BEGIN DATA EXTRACTS

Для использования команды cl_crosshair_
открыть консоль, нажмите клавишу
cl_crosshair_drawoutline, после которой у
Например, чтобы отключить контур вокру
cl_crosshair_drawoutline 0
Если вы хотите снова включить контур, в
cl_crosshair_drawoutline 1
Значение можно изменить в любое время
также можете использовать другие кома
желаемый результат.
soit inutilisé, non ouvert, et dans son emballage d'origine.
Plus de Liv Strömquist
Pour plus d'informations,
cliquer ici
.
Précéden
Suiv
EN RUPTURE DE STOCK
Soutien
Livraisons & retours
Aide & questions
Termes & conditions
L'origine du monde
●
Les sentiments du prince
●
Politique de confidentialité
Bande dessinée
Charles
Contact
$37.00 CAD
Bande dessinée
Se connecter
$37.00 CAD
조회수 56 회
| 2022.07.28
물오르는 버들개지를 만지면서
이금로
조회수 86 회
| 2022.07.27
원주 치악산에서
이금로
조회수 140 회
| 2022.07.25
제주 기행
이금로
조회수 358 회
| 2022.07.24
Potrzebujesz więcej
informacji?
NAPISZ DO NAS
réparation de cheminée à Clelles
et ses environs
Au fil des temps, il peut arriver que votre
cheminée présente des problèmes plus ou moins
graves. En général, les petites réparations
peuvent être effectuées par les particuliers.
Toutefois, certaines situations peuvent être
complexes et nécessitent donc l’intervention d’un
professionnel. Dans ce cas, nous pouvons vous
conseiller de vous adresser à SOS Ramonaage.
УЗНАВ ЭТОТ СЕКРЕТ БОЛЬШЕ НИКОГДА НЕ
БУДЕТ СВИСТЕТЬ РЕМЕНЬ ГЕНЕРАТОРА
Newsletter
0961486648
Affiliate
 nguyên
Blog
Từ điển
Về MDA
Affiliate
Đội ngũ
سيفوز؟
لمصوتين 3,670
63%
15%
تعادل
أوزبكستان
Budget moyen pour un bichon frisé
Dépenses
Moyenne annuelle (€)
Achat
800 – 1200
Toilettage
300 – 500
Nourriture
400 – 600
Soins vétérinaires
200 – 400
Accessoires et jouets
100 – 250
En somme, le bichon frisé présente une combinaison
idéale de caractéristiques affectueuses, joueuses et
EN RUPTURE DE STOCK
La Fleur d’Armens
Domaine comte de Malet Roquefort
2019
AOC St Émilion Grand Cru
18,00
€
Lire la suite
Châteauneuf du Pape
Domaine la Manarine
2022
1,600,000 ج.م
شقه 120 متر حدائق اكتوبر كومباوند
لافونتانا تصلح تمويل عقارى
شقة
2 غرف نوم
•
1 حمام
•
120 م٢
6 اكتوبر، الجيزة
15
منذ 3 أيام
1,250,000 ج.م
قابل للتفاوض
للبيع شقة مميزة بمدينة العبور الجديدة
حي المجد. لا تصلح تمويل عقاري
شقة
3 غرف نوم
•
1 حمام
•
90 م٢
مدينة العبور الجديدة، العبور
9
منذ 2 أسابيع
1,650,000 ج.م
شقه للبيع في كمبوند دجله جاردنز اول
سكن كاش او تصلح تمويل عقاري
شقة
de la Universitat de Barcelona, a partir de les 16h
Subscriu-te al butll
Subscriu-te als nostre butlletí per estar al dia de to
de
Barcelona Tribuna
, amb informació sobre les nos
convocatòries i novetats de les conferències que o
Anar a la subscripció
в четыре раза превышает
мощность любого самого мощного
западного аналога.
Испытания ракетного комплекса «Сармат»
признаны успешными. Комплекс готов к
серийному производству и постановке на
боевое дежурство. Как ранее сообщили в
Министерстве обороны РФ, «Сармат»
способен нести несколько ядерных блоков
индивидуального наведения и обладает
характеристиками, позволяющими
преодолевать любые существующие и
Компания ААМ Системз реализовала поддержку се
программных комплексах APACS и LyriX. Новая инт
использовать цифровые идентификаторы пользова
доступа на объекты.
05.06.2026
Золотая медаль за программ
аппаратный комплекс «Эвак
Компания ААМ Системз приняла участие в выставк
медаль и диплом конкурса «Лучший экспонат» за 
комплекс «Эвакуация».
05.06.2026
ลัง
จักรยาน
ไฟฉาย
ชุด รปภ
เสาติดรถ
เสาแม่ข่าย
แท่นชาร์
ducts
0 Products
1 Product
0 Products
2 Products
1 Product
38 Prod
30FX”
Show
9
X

END DATA EXTRACTS

● EXERCISE DIRECTIONS
Determine which lines above include the word "العبور", and report those lines in full.

● SOLUTION BELOW
للبيع شقة مميزة بمدينة العبور الجديدة
مدينة العبور الجديدة، العبور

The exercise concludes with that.